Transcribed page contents
------------
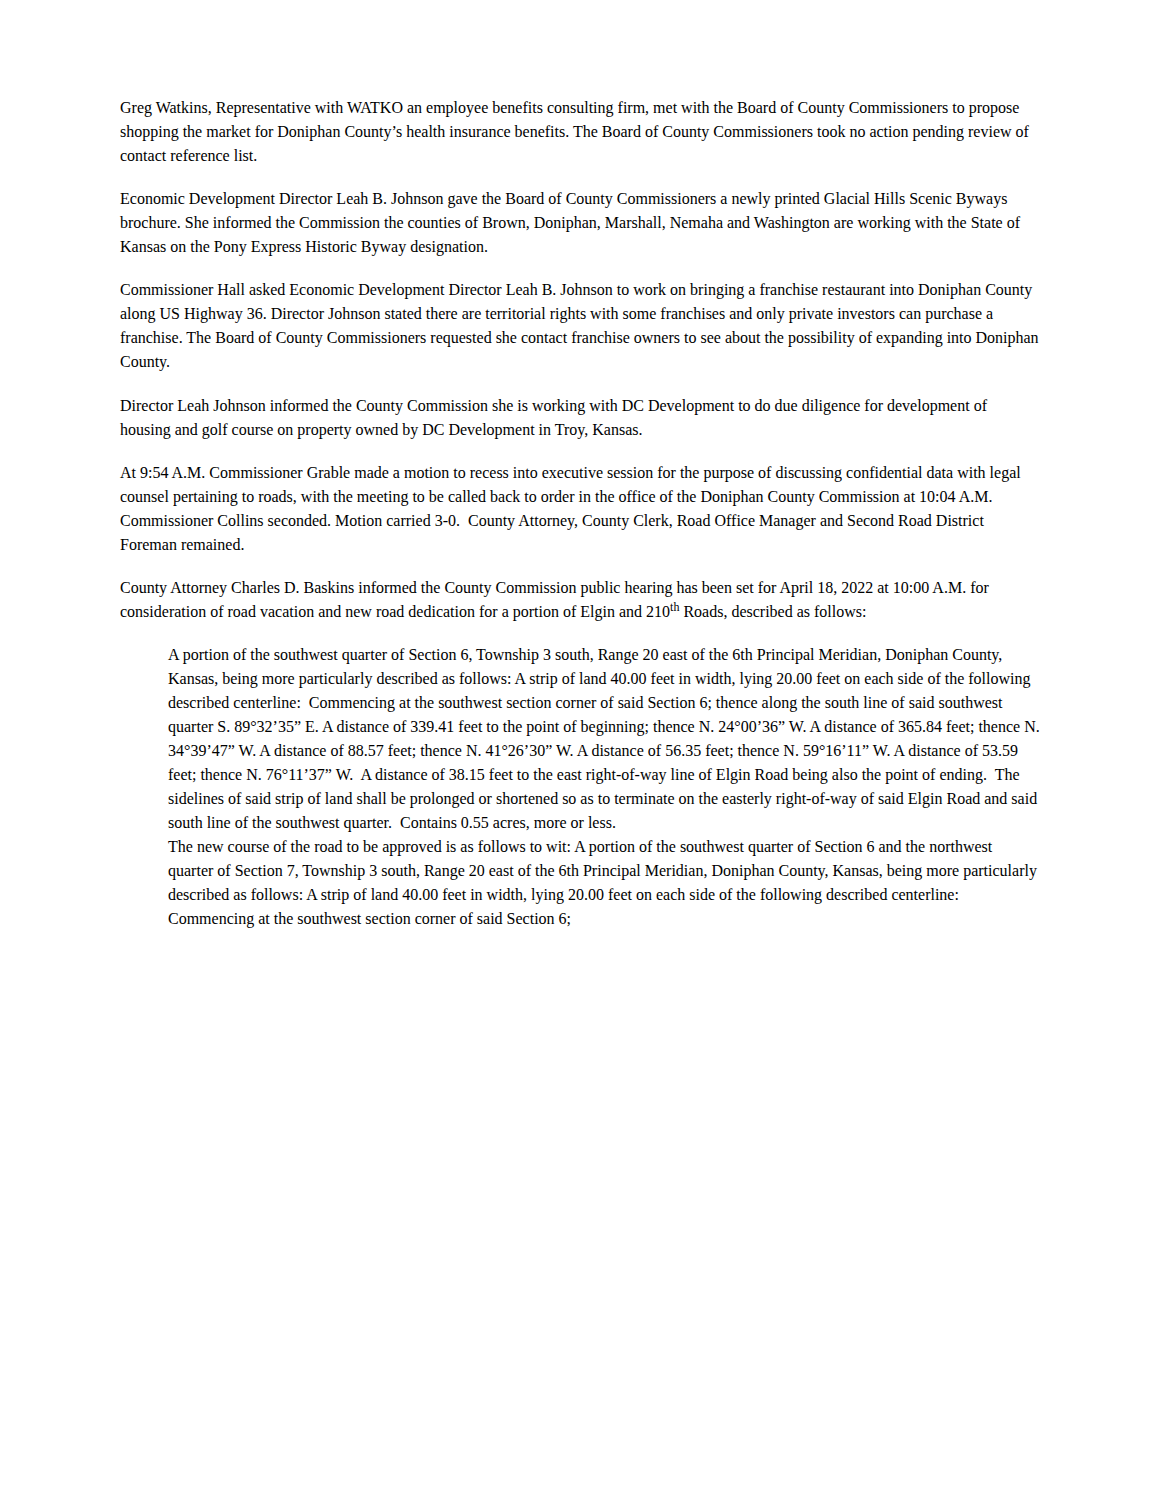Greg Watkins, Representative with WATKO an employee benefits consulting firm, met with the Board of County Commissioners to propose shopping the market for Doniphan County’s health insurance benefits. The Board of County Commissioners took no action pending review of contact reference list.
Economic Development Director Leah B. Johnson gave the Board of County Commissioners a newly printed Glacial Hills Scenic Byways brochure. She informed the Commission the counties of Brown, Doniphan, Marshall, Nemaha and Washington are working with the State of Kansas on the Pony Express Historic Byway designation.
Commissioner Hall asked Economic Development Director Leah B. Johnson to work on bringing a franchise restaurant into Doniphan County along US Highway 36. Director Johnson stated there are territorial rights with some franchises and only private investors can purchase a franchise. The Board of County Commissioners requested she contact franchise owners to see about the possibility of expanding into Doniphan County.
Director Leah Johnson informed the County Commission she is working with DC Development to do due diligence for development of housing and golf course on property owned by DC Development in Troy, Kansas.
At 9:54 A.M. Commissioner Grable made a motion to recess into executive session for the purpose of discussing confidential data with legal counsel pertaining to roads, with the meeting to be called back to order in the office of the Doniphan County Commission at 10:04 A.M. Commissioner Collins seconded. Motion carried 3-0. County Attorney, County Clerk, Road Office Manager and Second Road District Foreman remained.
County Attorney Charles D. Baskins informed the County Commission public hearing has been set for April 18, 2022 at 10:00 A.M. for consideration of road vacation and new road dedication for a portion of Elgin and 210th Roads, described as follows:
A portion of the southwest quarter of Section 6, Township 3 south, Range 20 east of the 6th Principal Meridian, Doniphan County, Kansas, being more particularly described as follows: A strip of land 40.00 feet in width, lying 20.00 feet on each side of the following described centerline: Commencing at the southwest section corner of said Section 6; thence along the south line of said southwest quarter S. 89°32’35” E. A distance of 339.41 feet to the point of beginning; thence N. 24°00’36” W. A distance of 365.84 feet; thence N. 34°39’47” W. A distance of 88.57 feet; thence N. 41°26’30” W. A distance of 56.35 feet; thence N. 59°16’11” W. A distance of 53.59 feet; thence N. 76°11’37” W. A distance of 38.15 feet to the east right-of-way line of Elgin Road being also the point of ending. The sidelines of said strip of land shall be prolonged or shortened so as to terminate on the easterly right-of-way of said Elgin Road and said south line of the southwest quarter. Contains 0.55 acres, more or less.
The new course of the road to be approved is as follows to wit: A portion of the southwest quarter of Section 6 and the northwest quarter of Section 7, Township 3 south, Range 20 east of the 6th Principal Meridian, Doniphan County, Kansas, being more particularly described as follows: A strip of land 40.00 feet in width, lying 20.00 feet on each side of the following described centerline: Commencing at the southwest section corner of said Section 6;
------------
Your objective - Find and copy each line above holding "south".

Written response -
A portion of the southwest quarter of Section 6, Township 3 south, Range 20 east of the 6th Principal Meridian, Doniphan County, Kansas, being more particularly described as follows: A strip of land 40.00 feet in width, lying 20.00 feet on each side of the following described centerline: Commencing at the southwest section corner of said Section 6; thence along the south line of said southwest quarter S. 89°32’35” E. A distance of 339.41 feet to the point of beginning; thence N. 24°00’36” W. A distance of 365.84 feet; thence N. 34°39’47” W. A distance of 88.57 feet; thence N. 41°26’30” W. A distance of 56.35 feet; thence N. 59°16’11” W. A distance of 53.59 feet; thence N. 76°11’37” W. A distance of 38.15 feet to the east right-of-way line of Elgin Road being also the point of ending. The sidelines of said strip of land shall be prolonged or shortened so as to terminate on the easterly right-of-way of said Elgin Road and said south line of the southwest quarter. Contains 0.55 acres, more or less.
The new course of the road to be approved is as follows to wit: A portion of the southwest quarter of Section 6 and the northwest quarter of Section 7, Township 3 south, Range 20 east of the 6th Principal Meridian, Doniphan County, Kansas, being more particularly described as follows: A strip of land 40.00 feet in width, lying 20.00 feet on each side of the following described centerline: Commencing at the southwest section corner of said Section 6;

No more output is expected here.